___ DATA BLOCK ___

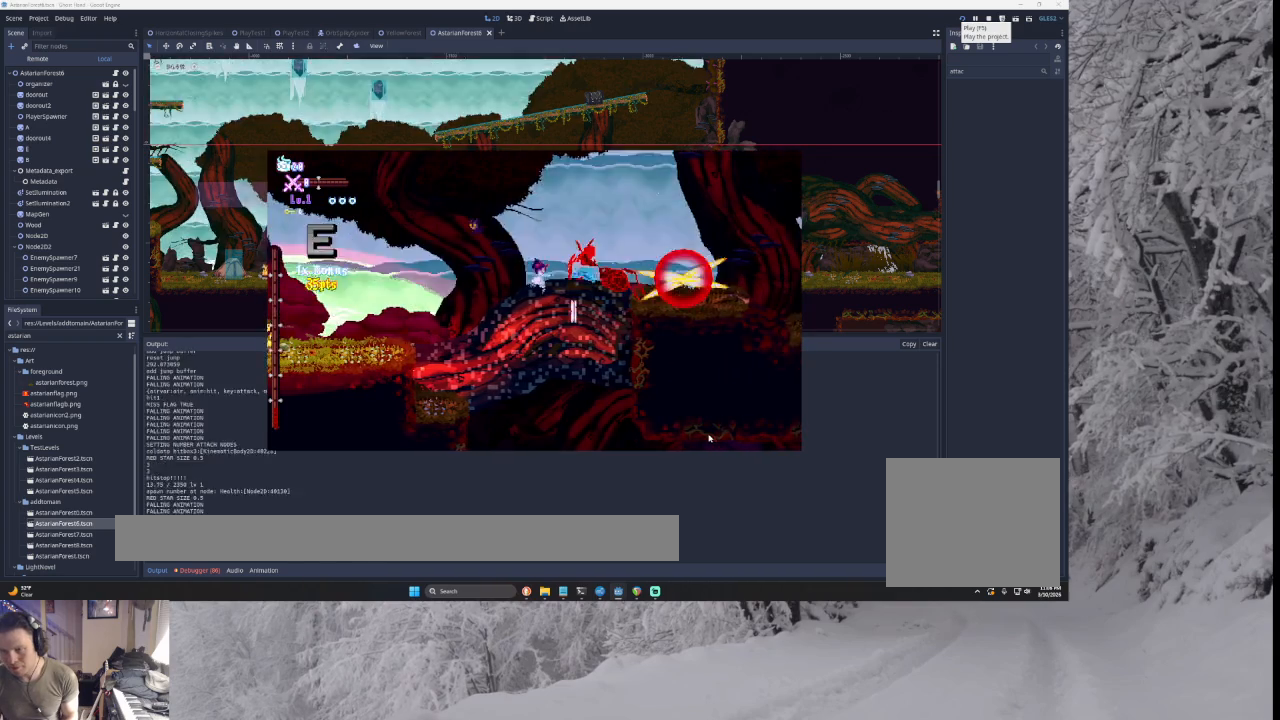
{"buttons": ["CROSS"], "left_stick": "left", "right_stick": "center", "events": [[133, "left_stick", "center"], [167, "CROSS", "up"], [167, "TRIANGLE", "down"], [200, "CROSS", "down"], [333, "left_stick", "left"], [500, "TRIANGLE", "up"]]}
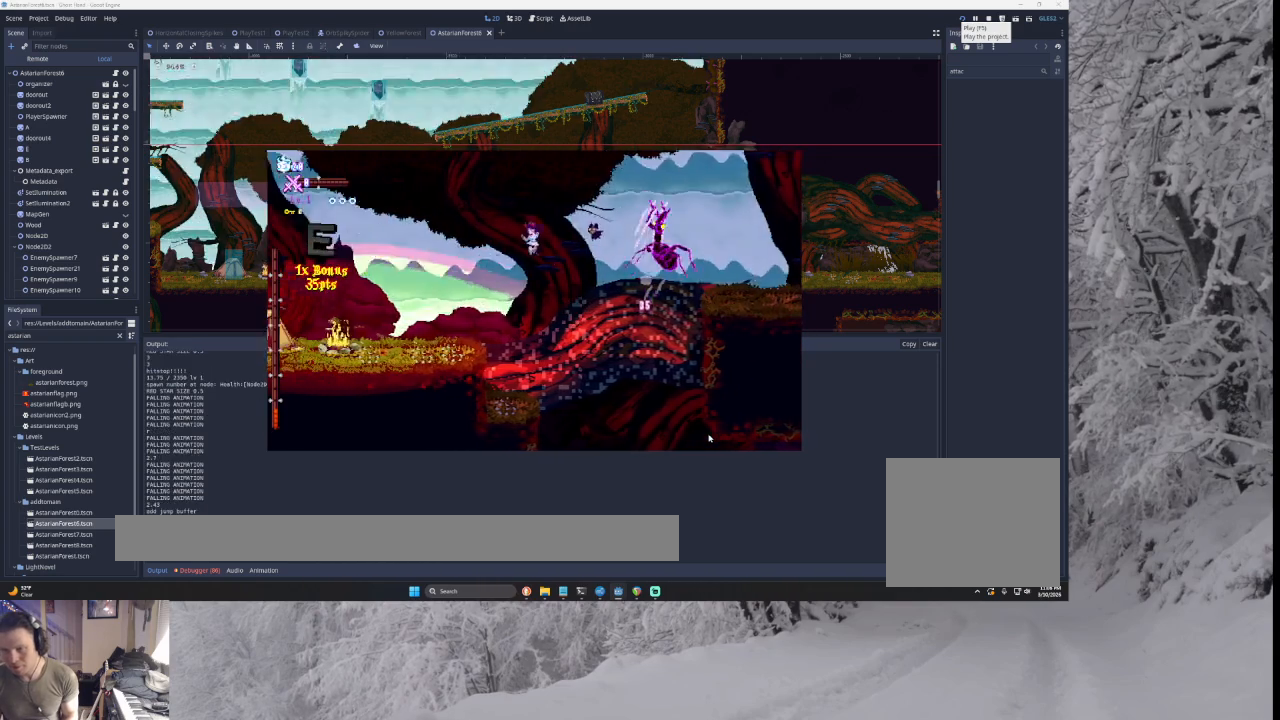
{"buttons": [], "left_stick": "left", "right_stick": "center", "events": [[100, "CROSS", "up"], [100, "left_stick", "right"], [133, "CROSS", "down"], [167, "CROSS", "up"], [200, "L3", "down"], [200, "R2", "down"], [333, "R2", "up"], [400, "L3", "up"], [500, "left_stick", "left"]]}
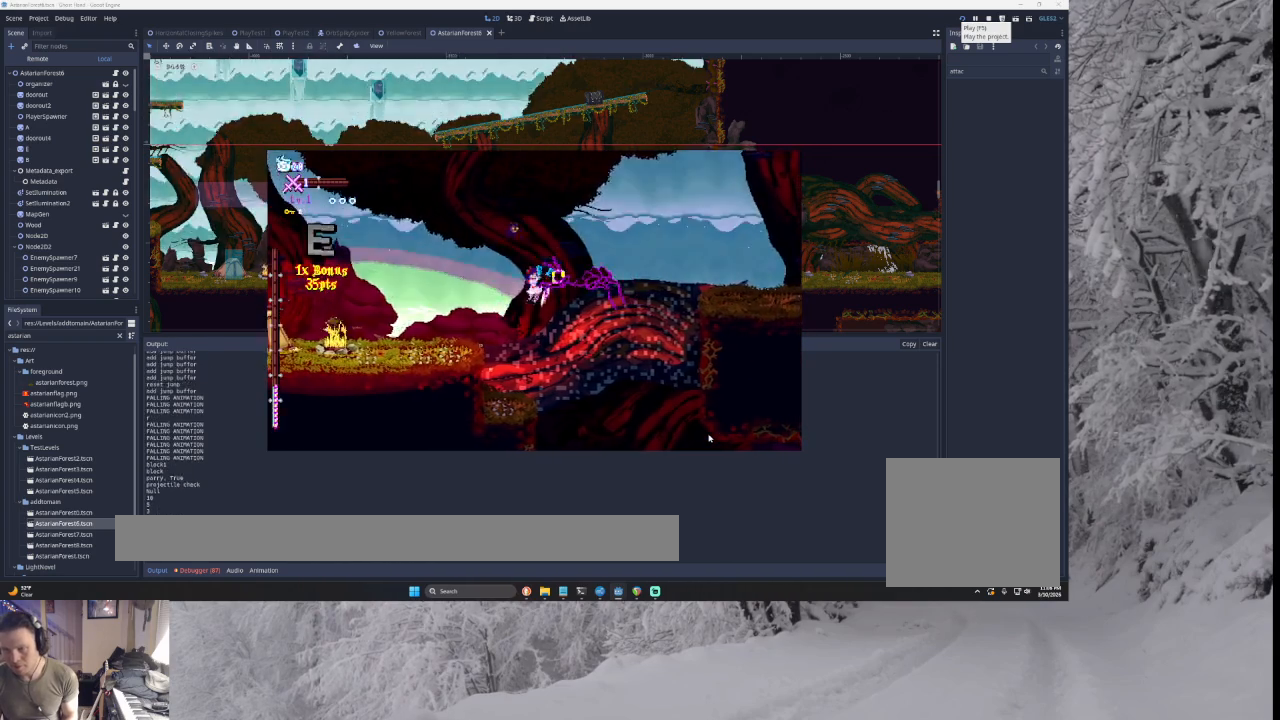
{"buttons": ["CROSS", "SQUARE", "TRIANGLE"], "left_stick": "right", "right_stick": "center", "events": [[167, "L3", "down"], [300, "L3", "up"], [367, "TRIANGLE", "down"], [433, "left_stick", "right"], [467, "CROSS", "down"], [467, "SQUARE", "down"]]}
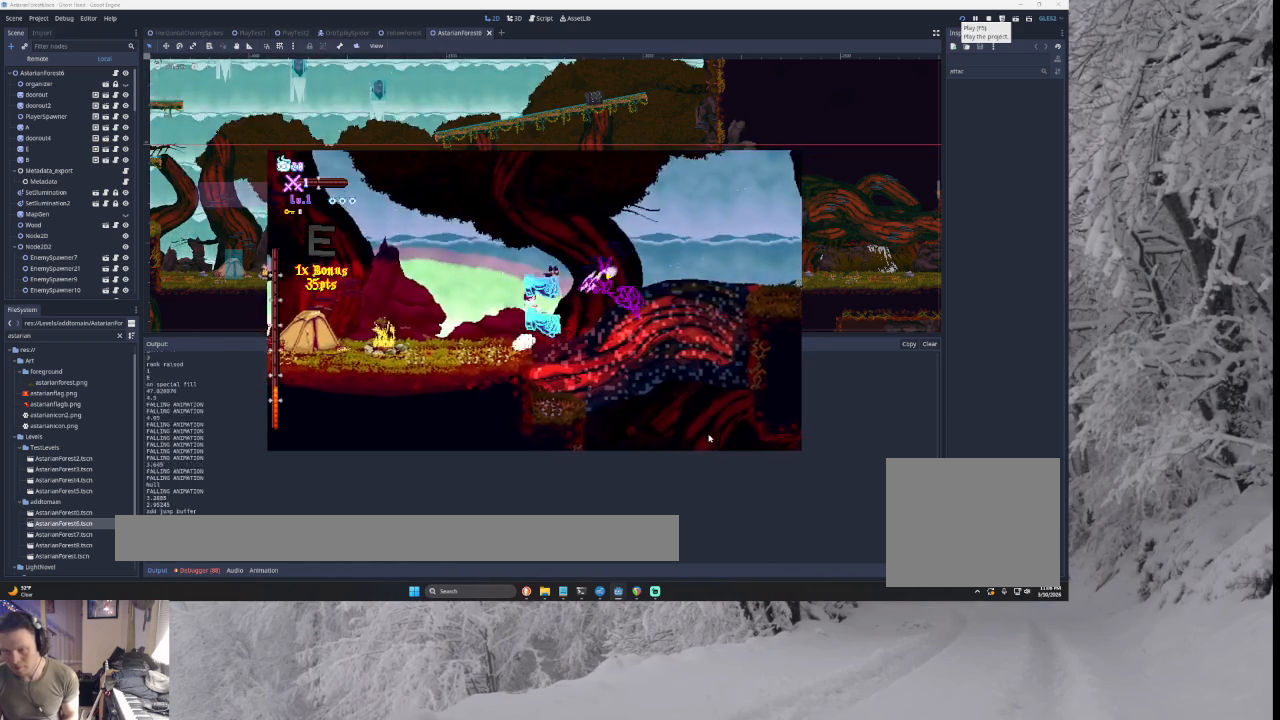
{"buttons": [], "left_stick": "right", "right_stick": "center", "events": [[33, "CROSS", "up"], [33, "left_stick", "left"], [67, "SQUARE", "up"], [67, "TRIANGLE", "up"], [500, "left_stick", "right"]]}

___

TASK TO CARRY OUT: The data must come back word for word, with every picture removed.

ANSWER BOX:
{"buttons": ["CROSS"], "left_stick": "left", "right_stick": "center", "events": [[133, "left_stick", "center"], [167, "CROSS", "up"], [167, "TRIANGLE", "down"], [200, "CROSS", "down"], [333, "left_stick", "left"], [500, "TRIANGLE", "up"]]}
{"buttons": [], "left_stick": "left", "right_stick": "center", "events": [[100, "CROSS", "up"], [100, "left_stick", "right"], [133, "CROSS", "down"], [167, "CROSS", "up"], [200, "L3", "down"], [200, "R2", "down"], [333, "R2", "up"], [400, "L3", "up"], [500, "left_stick", "left"]]}
{"buttons": ["CROSS", "SQUARE", "TRIANGLE"], "left_stick": "right", "right_stick": "center", "events": [[167, "L3", "down"], [300, "L3", "up"], [367, "TRIANGLE", "down"], [433, "left_stick", "right"], [467, "CROSS", "down"], [467, "SQUARE", "down"]]}
{"buttons": [], "left_stick": "right", "right_stick": "center", "events": [[33, "CROSS", "up"], [33, "left_stick", "left"], [67, "SQUARE", "up"], [67, "TRIANGLE", "up"], [500, "left_stick", "right"]]}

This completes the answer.